# Sex life is One sided.... Whats his Problem???



## foxyone1986 (Nov 17, 2011)

Background info: Husband and I dated for several months without permarital sex (even though neiter of us were virgins) upon the request of HIM, got married over 3 months ago (Sex was amazing and every day), However for the past 2 months our sex life (in my opinion) Sucks... and I dont understand what happened or what to do... He is Amazing in bed and comes equip with a 9+ inch package:smthumbup:

So for the first month of our marriage we were very hot and heavy (so to speak), fourplay for hours, lots of kissing and holding, sex lasted for a long time... I was am amazing connection like no words to describe and he gave me multiple orgasims...
However for the past 2 months I have been going crazy trying to get him interested like he used to be (we have only been married for over 3 months), ive tried talking dirty via Text and in person, Ive dressed up in naughty outfits, sexy underwear, full body massages, joining him in the shower, wearing my hair and makeup the way he loves, getting morrocan baths 3 times a week so my skin is extra soft, waxed every part of myself, teasing him, giving him blow jobs, kissing touching, everything i could think of really. 

The sex ive been having has involved him puting my hand on his **** when we r in bed to sleep, him grabbing my breasts, pulling off my undies and going at it. Whenever I try to have sex with him he gets frustrated and tells me i shouldnt plan for sex, it should just happen... BUT if i dont plan it it never happeneds... ugggg

Seriously if i waited for him i would have sex like once a month, My husband tells me i think to much about sex but im having a high sex drive for him only and i wish to have it 24/7.

So Whats his freaking problem??? Is it to much to ask....


----------



## Wantsmore (Sep 13, 2011)

*Re: Whats his Problem*

Ahhh, I would have a hard time with that. By that I mean keeping my hands among other things off of you. 

When we first got married we had sex everyday, on our days off it was 2-3 times a day. That went on for about the first year.


----------



## foxyone1986 (Nov 17, 2011)

*Re: Whats his Problem*



Wantsmore said:


> Ahhh, I would have a hard time with that. By that I mean keeping my hands among other things off of you.
> 
> When we first got married we had sex everyday, on our days off it was 2-3 times a day. That went on for about the first year.


lolz... you know i really dont know what his issue is Im 24 and he is 33... we are both attractive and fit... I even began giving him vitamins that are supposed to boost a mans sex drive... sigh...


----------



## Arnold (Oct 25, 2011)

Well, there is such a thing as too much of a good thing. Not saying this is true of you guys. But, I once had a girlfriend who wanted to have sex virtually non-stop.

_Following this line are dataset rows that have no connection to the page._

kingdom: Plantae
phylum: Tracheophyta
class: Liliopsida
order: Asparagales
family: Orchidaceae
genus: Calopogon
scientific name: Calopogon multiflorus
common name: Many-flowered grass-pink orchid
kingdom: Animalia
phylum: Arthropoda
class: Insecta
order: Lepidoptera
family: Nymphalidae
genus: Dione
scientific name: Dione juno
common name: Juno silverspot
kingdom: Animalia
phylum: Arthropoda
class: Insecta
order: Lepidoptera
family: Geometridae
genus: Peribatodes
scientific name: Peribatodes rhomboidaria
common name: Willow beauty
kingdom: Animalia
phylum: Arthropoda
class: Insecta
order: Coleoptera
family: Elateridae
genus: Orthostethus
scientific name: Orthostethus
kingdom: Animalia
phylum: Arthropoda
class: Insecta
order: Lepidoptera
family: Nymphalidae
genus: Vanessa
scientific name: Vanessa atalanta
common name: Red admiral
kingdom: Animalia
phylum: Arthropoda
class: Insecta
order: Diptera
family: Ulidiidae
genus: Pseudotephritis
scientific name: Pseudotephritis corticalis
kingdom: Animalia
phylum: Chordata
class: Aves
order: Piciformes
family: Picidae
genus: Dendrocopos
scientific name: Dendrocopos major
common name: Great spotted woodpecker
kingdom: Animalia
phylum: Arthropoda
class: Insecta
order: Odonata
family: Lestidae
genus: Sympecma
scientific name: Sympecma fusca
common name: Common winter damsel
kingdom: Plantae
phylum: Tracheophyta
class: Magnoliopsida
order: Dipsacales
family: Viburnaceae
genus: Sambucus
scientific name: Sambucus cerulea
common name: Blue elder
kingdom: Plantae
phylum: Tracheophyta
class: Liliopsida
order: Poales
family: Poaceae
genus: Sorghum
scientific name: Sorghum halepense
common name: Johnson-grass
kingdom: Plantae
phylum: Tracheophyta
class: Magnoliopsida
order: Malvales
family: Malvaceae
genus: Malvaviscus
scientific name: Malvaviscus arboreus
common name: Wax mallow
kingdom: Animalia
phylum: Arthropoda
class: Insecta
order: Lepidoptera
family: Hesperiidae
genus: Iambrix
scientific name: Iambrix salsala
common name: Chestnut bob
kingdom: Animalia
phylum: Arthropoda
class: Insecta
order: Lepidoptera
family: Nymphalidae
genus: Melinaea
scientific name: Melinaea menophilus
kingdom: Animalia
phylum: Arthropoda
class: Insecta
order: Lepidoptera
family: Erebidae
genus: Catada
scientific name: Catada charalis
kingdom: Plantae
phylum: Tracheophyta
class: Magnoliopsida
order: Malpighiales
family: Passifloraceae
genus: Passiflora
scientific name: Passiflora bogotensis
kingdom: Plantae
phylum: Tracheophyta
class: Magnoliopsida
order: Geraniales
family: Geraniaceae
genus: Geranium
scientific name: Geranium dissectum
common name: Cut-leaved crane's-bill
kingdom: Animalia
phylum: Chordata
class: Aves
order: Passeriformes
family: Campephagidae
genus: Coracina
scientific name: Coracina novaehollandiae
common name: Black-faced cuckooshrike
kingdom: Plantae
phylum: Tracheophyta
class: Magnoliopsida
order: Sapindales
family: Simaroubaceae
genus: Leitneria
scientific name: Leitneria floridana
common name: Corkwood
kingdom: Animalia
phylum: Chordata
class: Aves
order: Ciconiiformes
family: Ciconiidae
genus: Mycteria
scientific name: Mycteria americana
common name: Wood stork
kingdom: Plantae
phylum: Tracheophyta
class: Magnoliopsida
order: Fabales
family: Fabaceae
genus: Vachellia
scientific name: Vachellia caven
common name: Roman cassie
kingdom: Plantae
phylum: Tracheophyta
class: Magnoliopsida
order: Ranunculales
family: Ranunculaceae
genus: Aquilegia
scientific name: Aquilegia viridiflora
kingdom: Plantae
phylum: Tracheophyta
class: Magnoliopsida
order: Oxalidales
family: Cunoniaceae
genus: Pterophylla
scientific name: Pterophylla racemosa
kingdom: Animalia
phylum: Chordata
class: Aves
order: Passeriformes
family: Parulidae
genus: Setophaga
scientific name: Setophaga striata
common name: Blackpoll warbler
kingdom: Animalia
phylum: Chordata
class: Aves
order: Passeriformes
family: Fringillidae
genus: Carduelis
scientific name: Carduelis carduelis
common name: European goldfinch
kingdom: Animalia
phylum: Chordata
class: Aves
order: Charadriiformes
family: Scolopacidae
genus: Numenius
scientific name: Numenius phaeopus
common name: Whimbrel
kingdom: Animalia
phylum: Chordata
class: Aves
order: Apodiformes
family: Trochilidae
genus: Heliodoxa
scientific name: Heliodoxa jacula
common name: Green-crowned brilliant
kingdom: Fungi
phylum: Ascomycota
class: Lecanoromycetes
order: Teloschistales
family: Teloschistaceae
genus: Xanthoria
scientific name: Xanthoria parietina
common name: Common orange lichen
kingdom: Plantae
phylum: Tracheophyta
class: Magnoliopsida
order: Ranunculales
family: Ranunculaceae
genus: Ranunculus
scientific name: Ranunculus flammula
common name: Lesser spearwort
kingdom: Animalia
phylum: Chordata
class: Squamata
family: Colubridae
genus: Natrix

I know it sounds good, in theory, but the reality was I got sick of it that often(and I was pretty young at the time).
It took a while, but it did wear me out. And, I had other interests, too.
How do you guys get along in other areas and do you do other things together?


----------



## Wantsmore (Sep 13, 2011)

I am 37 and I am more randy now then when I was in my 20's. I wish I had that problem of my wife wanting it nonstop. I am still waiting for my wife to hit her groove.

I keep telling her she better not be one of those women who come into their prime when mine is long gone.


----------



## Runs like Dog (Feb 25, 2011)

I think he's messing with your head because he's angry with you about something.


----------



## SockPuppet (May 16, 2011)

*Re: Whats his Problem*



foxyone1986 said:


> I even began giving him vitamins that are supposed to boost a mans sex drive... sigh...


Well thats your problem, you want to stick to herbs for increasing sex drive, vitamins can help bring him back to normal if thats the problem, herbs will potentially boost depending on his specific reaction.

Horny Goat Weed and Tribulus Terriestris(sp?)



It sounds like you are far too giving in the sack. Id suggest you cut down on chasing him. You can still be flirty, but make him chase you, and dont make it easy on him either. Make him work for it and hopefully his desire will return.


----------